TASK ITEM: Continue the web page about Genghis Khan and the weather from where it stops.

EXERCISE TEXT: Begin

Posted on Tuesday, 11 March, 2014 | Comment icon 11 comments

A statue of Genghis Khan. Image Credit: CC BY-SA 3.0 Fanghong

Scientists believe a record-breaking spell of warm and wet weather contributed to Khan's success.

Known as one of the most successful leaders in history, Genghis Khan rose to power as the head of the Mongol Empire in the 13th century. Many have attributed his success to his unrivaled ruthlessness and cunning, but now researchers in the US have uncovered evidence that the weather may have also been a significant factor.

In the years prior to Khan's rule many parts of the world were in the grip of a long period of severe drought, but as the Mongolian leader rose to power in the years that followed there was an extensive period of warm and wet weather, providing the ideal conditions for his conquests.

"The transition from extreme drought to extreme moisture right then strongly suggests that climate played a role in human events," said study co-author Amy Hessl. "It wasn't the only thing, but it must have created the ideal conditions for a charismatic leader to emerge out of the chaos, develop an army and concentrate power."

Source: BBC News | Comments (11)

Tags: Genghis Khan

Recent comments on this story
Comment icon #2 Posted by Kiltedmusician on 11 March, 2014, 16:12
I guess technically the story is helping to resolve the mystery of how a tiny country did so much under one man, but I agree that it's not what I come here for.
Comment icon #3 Posted by wuhugm on 11 March, 2014, 17:11
Bahaha, so true I've been checking this site for the plane's news the last couple of days looking for crazy theories~ and what is this about weather and Genghis Khan? Weather doesn't mean **** when you outnumber the enemies 10 to 1, well unless those enemies have Zhuge Liang's equals
Comment icon #4 Posted by ancient astronaut on 11 March, 2014, 20:29
Right on point.
Comment icon #5 Posted by seaturtlehorsesnake on 11 March, 2014, 21:19
doggs there are a lot of topics talking about the plane disappearance. they are not in this section because this is the "history and paleontology" section. there is a topic about genghis khan because he is from history. do you understand this.

EXERCISE TEXT: End
RECORDS SHOWN: Begin

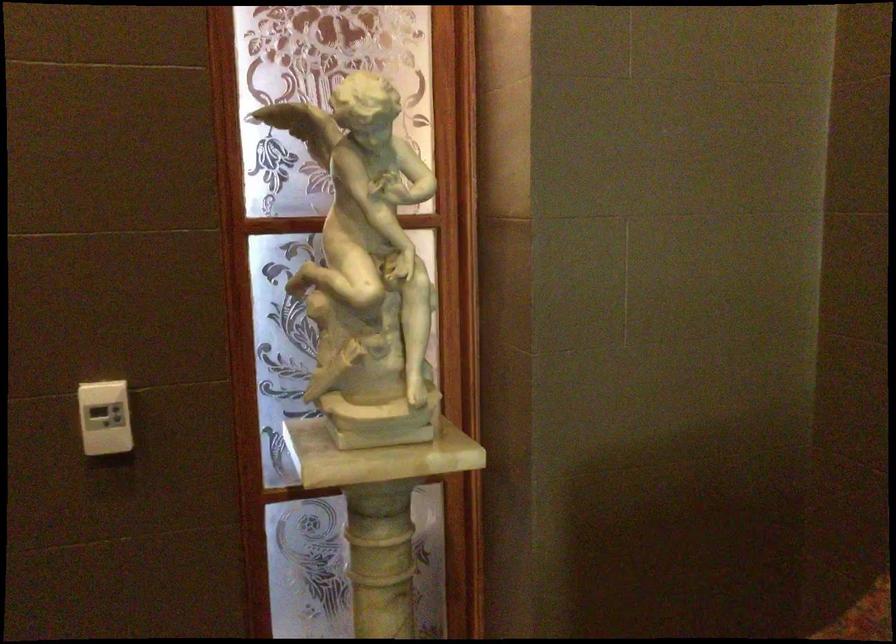
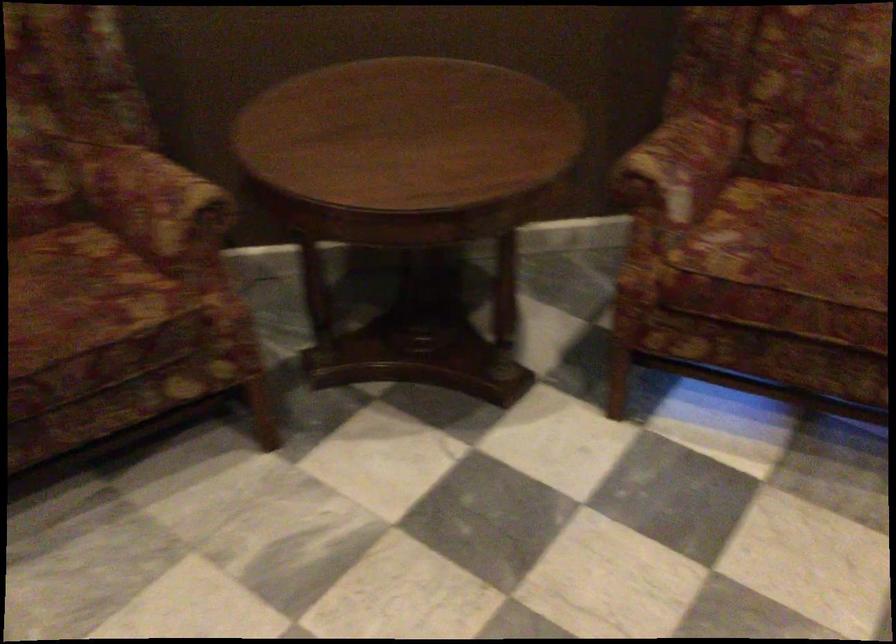
The images are taken continuously from a first-person perspective. In which direction is your viewpoint rotating?

The camera rotated toward right-down.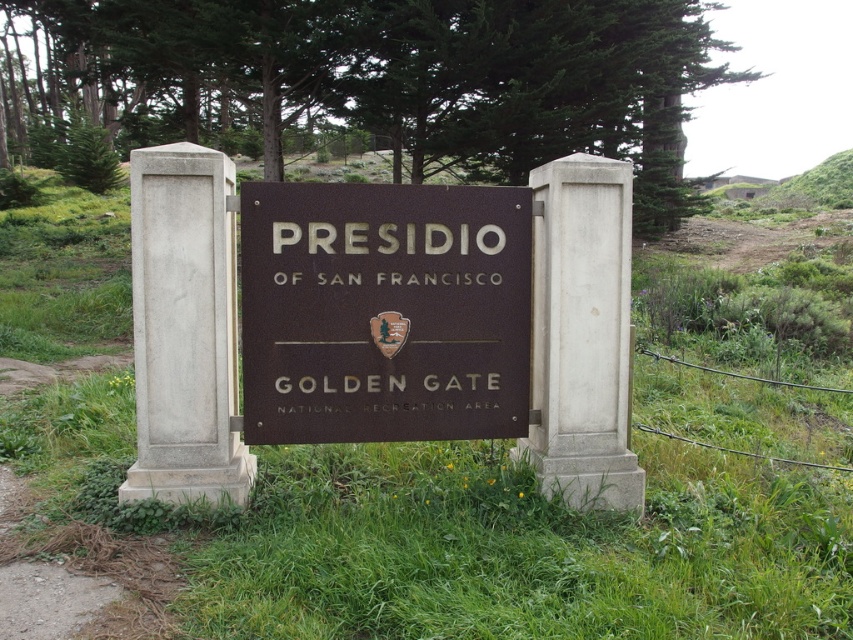
You are standing at the entrance marked by the signboard between the two stone pillars. You notice two points in the image labeled as point (354, 262) and point (630, 333). Which point is closer to you from your current position?

Point (354, 262) is in front of point (630, 333), so it is closer to your current position.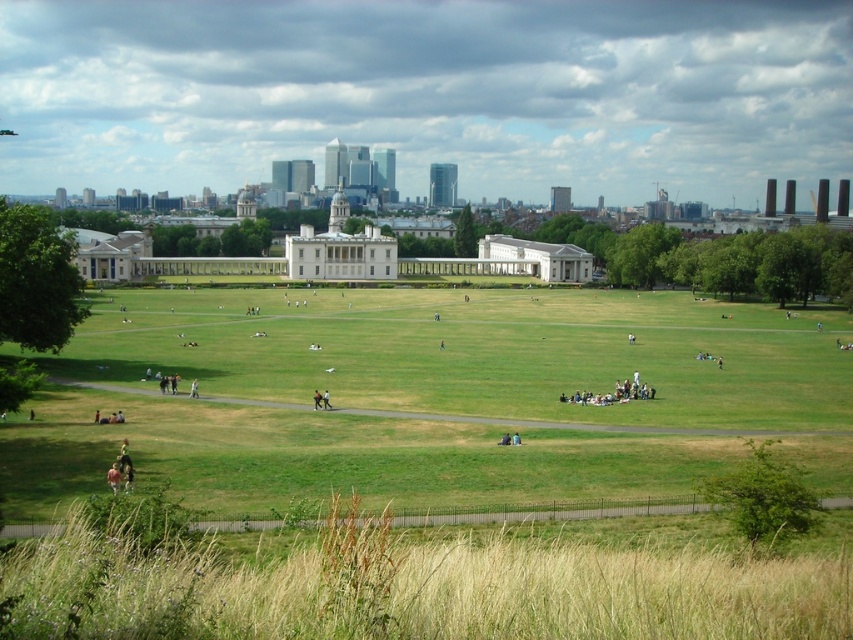
Does transparent glass skyscrapers at center have a greater height compared to dark blue jeans at center?

Indeed, transparent glass skyscrapers at center has a greater height compared to dark blue jeans at center.

Is point (166, 172) behind point (315, 394)?

Yes.

Identify the location of transparent glass skyscrapers at center. (430, 93).

Is dark blue jeans at center to the left of orange fabric person at center from the viewer's perspective?

Yes, dark blue jeans at center is to the left of orange fabric person at center.

Does dark blue jeans at center lie behind orange fabric person at center?

Yes.

Identify the location of dark blue jeans at center. The image size is (853, 640). (317, 400).

Locate an element on the screen. dark blue jeans at center is located at coordinates (317, 400).

Is green grass at center positioned at the back of dark blue jeans at center?

That is False.

Between point (693, 301) and point (314, 404), which one is positioned in front?

Point (314, 404) is more forward.

Locate an element on the screen. green grass at center is located at coordinates (418, 396).

Locate an element on the screen. green grass at center is located at coordinates (418, 396).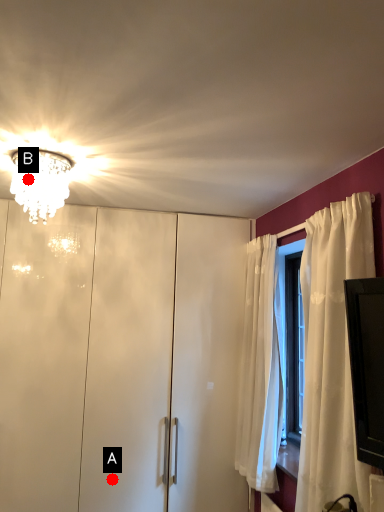
Question: Two points are circled on the image, labeled by A and B beside each circle. Which point is further to the camera?

Choices:
 (A) A is further
 (B) B is further

Answer: (A)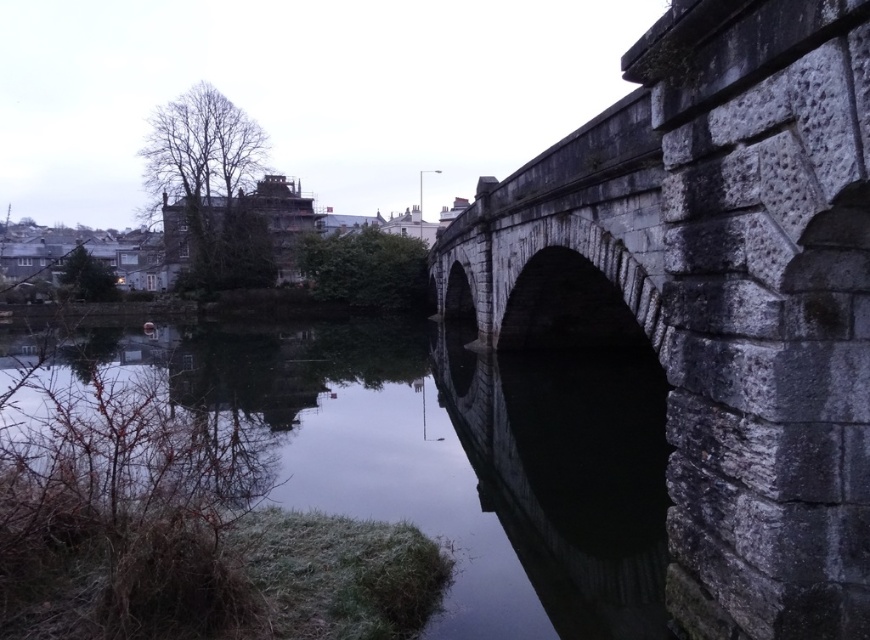
Question: Can you confirm if gray stone bridge at right is positioned above dark gray stone river at center?

Choices:
 (A) no
 (B) yes

Answer: (B)

Question: Which of the following is the farthest from the observer?

Choices:
 (A) (755, 182)
 (B) (402, 330)

Answer: (B)

Question: Among these objects, which one is nearest to the camera?

Choices:
 (A) gray stone bridge at right
 (B) dark gray stone river at center

Answer: (A)

Question: Which object appears farthest from the camera in this image?

Choices:
 (A) dark gray stone river at center
 (B) gray stone bridge at right

Answer: (A)

Question: Can you confirm if gray stone bridge at right is positioned below dark gray stone river at center?

Choices:
 (A) no
 (B) yes

Answer: (A)

Question: Can you confirm if gray stone bridge at right is positioned to the left of dark gray stone river at center?

Choices:
 (A) yes
 (B) no

Answer: (B)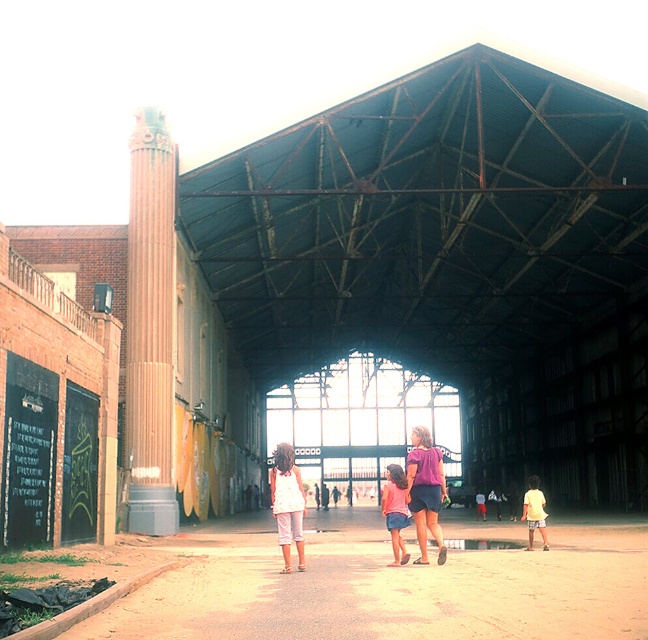
Question: Which point is closer to the camera?

Choices:
 (A) (284, 483)
 (B) (146, 467)
 (C) (540, 516)

Answer: (A)

Question: Among these points, which one is nearest to the camera?

Choices:
 (A) (14, 412)
 (B) (419, 561)

Answer: (A)

Question: Can you confirm if black chalkboard at left is positioned to the left of denim shorts at center?

Choices:
 (A) yes
 (B) no

Answer: (A)

Question: Does rustic stone column at left appear under white cotton shorts at center?

Choices:
 (A) no
 (B) yes

Answer: (A)

Question: Which object is the closest to the white cotton shorts at center?

Choices:
 (A) purple fabric shirt at center
 (B) denim shorts at center

Answer: (A)

Question: Observing the image, what is the correct spatial positioning of black chalkboard at left in reference to purple fabric shirt at center?

Choices:
 (A) below
 (B) above

Answer: (B)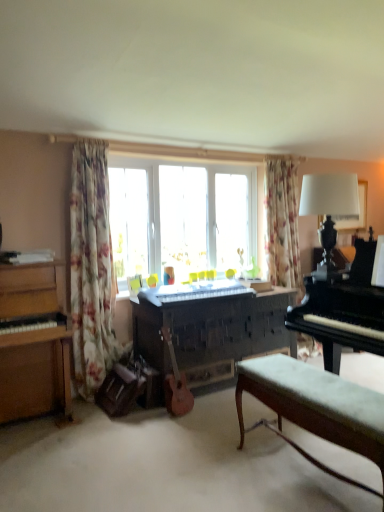
Question: From a real-world perspective, is dark wood piano at center, which is counted as the second piano, starting from the right, physically located above or below white fabric lampshade at upper right?

Choices:
 (A) above
 (B) below

Answer: (B)

Question: From the image's perspective, is dark wood piano at center, marked as the second piano in a left-to-right arrangement, above or below white fabric lampshade at upper right?

Choices:
 (A) above
 (B) below

Answer: (B)

Question: Based on their relative distances, which object is farther from the white glossy picture frame at upper right?

Choices:
 (A) dark wood piano at center, which is counted as the second piano, starting from the right
 (B) wooden piano at left, the first piano in the left-to-right sequence
 (C) wooden acoustic guitar at center
 (D) floral fabric curtain at left, the 2th curtain in the right-to-left sequence
 (E) velvet green bench at lower right

Answer: (B)

Question: Considering the real-world distances, which object is closest to the white fabric lampshade at upper right?

Choices:
 (A) wooden piano at left, which is the third piano from right to left
 (B) wooden acoustic guitar at center
 (C) velvet green bench at lower right
 (D) floral fabric curtain at upper right, the 1th curtain positioned from the back
 (E) white glossy picture frame at upper right

Answer: (E)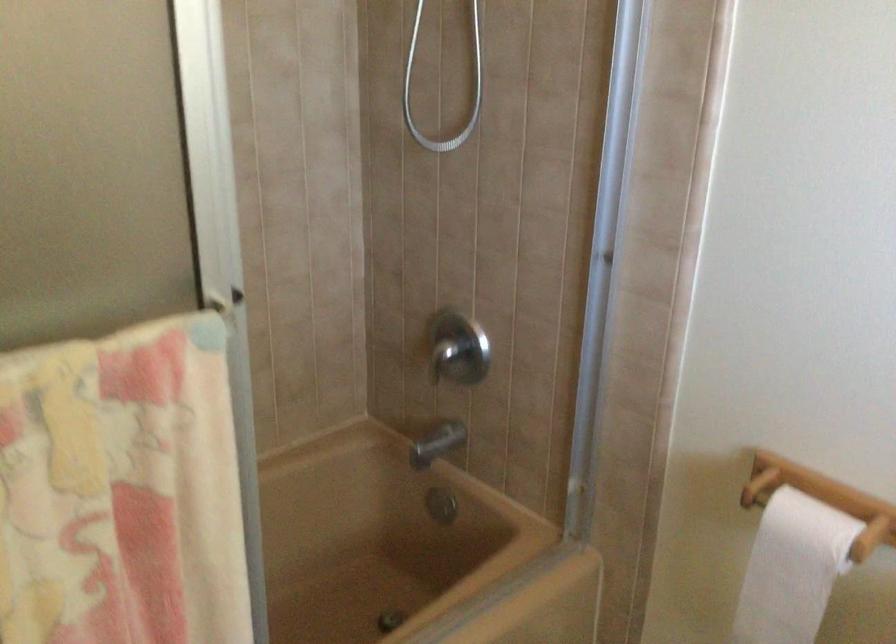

RECORDS SHOWN: End

RESPONSE AREA:
Comment icon #6 Posted by mesuma on 11 March, 2014, 23:59
I jumped here from the home page
Comment icon #7 Posted by seaturtlehorsesnake on 12 March, 2014, 3:29
dang yeah, i forgot the bot's posts are from the website's main page. sorry, understood. i do think it's a legit topic, personally.
Comment icon #8 Posted by SkeptcByMindBelievrByHeart on 12 March, 2014, 10:44
Does this mean alexander the great had better weather on his conquest thing
Comment icon #9 Posted by SkeptcByMindBelievrByHeart on 12 March, 2014, 10:59
Ok why is it people come into threads like these and not into threads where someone has experienced something which they cannot explain?? I mean this is unexplained-mysteries right?? People who are new members or been here for a little while get small amount of views at their threads or hardly any replies?? Just because MODERATORS or NEWS WRITERS who been on here for a very long time, they can make threads about anything, even not related to the unexplained/mysteries and people will come in flocks to read and reply to it. I made a thread 3 days ago, to something I cannot explain, and yet I... [More]
Comment icon #10 Posted by Eldorado on 13 March, 2014, 18:04
It's a mystery.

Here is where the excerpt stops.